___ Dataset rows

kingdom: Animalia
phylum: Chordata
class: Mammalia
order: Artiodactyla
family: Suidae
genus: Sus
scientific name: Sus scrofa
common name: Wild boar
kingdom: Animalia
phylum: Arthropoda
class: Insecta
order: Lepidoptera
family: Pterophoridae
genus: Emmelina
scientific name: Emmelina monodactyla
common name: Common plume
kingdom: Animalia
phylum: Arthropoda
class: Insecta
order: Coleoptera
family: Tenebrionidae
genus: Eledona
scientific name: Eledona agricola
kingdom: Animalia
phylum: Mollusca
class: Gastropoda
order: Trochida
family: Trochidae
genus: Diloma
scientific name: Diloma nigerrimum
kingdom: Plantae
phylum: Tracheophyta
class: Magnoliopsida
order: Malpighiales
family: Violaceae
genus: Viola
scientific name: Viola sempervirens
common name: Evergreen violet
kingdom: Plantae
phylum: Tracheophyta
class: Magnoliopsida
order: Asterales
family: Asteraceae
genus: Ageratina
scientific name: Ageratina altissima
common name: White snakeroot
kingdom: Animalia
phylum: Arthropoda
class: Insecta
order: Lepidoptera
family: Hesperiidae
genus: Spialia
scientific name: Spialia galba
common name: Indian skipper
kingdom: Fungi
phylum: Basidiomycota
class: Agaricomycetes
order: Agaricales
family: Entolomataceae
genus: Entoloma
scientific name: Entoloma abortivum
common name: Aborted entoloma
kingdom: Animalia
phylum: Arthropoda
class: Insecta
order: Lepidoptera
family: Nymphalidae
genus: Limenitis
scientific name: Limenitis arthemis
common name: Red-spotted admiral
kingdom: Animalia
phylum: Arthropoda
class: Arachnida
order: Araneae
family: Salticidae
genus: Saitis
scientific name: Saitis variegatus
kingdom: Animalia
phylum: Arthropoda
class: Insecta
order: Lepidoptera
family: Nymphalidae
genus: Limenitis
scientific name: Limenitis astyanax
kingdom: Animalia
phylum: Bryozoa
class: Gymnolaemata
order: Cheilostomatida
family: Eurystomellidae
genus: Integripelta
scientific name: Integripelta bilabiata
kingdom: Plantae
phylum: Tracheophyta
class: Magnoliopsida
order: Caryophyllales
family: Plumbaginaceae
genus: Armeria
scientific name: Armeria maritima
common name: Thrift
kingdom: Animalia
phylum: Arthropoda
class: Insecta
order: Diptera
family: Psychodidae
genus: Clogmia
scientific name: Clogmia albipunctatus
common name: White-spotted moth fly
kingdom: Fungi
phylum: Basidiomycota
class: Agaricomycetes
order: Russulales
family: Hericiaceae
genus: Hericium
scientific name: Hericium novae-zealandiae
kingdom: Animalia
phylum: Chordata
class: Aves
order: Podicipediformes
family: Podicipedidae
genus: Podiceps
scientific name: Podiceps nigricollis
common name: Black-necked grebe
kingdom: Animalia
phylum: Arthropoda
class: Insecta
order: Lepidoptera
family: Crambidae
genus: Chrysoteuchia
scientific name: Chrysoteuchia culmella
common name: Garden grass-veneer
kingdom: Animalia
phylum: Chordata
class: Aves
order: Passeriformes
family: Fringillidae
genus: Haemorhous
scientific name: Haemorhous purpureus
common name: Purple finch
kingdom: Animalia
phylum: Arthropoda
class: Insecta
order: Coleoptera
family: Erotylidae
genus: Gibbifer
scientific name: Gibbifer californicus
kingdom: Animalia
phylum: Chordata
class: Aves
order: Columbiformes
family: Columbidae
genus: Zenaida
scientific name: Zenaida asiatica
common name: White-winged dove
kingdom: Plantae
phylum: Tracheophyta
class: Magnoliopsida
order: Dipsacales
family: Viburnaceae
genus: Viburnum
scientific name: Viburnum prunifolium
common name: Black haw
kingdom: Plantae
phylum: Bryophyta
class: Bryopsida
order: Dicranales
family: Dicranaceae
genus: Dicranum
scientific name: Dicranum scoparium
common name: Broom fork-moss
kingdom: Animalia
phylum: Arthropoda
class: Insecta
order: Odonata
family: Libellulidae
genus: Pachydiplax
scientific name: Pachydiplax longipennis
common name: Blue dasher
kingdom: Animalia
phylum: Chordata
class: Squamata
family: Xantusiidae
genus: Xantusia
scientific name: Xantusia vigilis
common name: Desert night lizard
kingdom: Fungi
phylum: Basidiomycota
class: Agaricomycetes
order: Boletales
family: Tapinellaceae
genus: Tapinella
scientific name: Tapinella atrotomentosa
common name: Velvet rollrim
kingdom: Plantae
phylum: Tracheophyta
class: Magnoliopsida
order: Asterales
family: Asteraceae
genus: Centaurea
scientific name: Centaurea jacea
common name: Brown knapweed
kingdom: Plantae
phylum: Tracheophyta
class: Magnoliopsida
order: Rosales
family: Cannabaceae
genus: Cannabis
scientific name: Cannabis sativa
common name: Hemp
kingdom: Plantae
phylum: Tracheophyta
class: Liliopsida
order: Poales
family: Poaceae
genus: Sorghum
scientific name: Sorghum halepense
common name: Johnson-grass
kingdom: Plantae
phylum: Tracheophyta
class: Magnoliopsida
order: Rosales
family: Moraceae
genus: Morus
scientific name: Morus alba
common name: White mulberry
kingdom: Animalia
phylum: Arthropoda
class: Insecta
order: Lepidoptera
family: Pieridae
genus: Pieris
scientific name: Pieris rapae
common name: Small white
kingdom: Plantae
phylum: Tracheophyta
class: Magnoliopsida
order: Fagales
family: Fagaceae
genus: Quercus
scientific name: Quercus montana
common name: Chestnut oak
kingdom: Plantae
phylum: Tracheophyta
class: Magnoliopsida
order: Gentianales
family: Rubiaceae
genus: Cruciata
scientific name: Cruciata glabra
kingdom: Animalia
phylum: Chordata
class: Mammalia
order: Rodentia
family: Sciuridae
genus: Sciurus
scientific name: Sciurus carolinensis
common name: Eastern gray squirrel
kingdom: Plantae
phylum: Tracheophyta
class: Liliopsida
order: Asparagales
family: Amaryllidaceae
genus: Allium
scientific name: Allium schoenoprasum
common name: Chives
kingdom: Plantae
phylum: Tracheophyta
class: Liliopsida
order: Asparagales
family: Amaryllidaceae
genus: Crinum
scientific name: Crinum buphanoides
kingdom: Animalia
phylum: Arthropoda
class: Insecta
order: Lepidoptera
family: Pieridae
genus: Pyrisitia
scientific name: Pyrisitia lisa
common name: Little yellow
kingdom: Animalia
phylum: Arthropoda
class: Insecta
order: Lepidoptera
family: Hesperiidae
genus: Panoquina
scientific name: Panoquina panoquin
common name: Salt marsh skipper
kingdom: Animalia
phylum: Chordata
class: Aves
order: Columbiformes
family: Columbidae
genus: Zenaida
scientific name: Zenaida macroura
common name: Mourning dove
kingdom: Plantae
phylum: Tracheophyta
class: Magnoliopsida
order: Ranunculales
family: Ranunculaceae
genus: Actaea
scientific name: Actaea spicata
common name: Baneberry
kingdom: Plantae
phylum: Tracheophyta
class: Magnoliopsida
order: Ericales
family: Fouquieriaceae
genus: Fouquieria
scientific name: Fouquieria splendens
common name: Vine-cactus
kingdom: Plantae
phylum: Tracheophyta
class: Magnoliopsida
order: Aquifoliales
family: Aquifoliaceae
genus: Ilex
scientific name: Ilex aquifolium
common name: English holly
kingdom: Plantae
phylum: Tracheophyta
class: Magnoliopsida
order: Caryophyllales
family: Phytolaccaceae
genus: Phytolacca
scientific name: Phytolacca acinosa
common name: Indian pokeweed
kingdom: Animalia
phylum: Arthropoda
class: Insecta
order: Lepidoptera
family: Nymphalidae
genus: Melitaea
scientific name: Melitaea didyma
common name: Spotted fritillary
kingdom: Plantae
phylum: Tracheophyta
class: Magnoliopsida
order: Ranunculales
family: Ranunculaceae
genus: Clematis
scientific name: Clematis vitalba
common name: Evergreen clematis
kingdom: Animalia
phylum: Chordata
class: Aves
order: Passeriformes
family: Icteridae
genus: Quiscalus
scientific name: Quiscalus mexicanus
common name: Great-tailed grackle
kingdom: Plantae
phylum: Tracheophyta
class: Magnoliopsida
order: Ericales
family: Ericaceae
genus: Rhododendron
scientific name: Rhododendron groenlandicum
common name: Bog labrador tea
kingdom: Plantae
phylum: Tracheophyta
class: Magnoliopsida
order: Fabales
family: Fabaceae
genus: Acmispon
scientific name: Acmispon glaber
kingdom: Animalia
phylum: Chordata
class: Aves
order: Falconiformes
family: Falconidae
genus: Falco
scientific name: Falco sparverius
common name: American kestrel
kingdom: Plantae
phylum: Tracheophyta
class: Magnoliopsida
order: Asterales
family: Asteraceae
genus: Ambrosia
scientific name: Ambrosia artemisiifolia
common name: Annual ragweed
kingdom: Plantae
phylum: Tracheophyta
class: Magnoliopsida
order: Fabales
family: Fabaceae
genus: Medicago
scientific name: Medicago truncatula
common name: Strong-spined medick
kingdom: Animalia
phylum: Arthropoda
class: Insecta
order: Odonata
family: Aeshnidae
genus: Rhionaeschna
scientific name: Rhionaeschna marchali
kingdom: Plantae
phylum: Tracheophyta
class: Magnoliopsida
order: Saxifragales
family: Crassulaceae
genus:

______

_Stated goal_
Recast the lines of the listing as a JSON list of strings, one string per line with blank lines left out. Begin with the line containing "common name: Broom fork-moss" and continue through the line containing "genus: Xantusia".

_Exercise output_
[
  "common name: Broom fork-moss",
  "kingdom: Animalia",
  "phylum: Arthropoda",
  "class: Insecta",
  "order: Odonata",
  "family: Libellulidae",
  "genus: Pachydiplax",
  "scientific name: Pachydiplax longipennis",
  "common name: Blue dasher",
  "kingdom: Animalia",
  "phylum: Chordata",
  "class: Squamata",
  "family: Xantusiidae",
  "genus: Xantusia"
]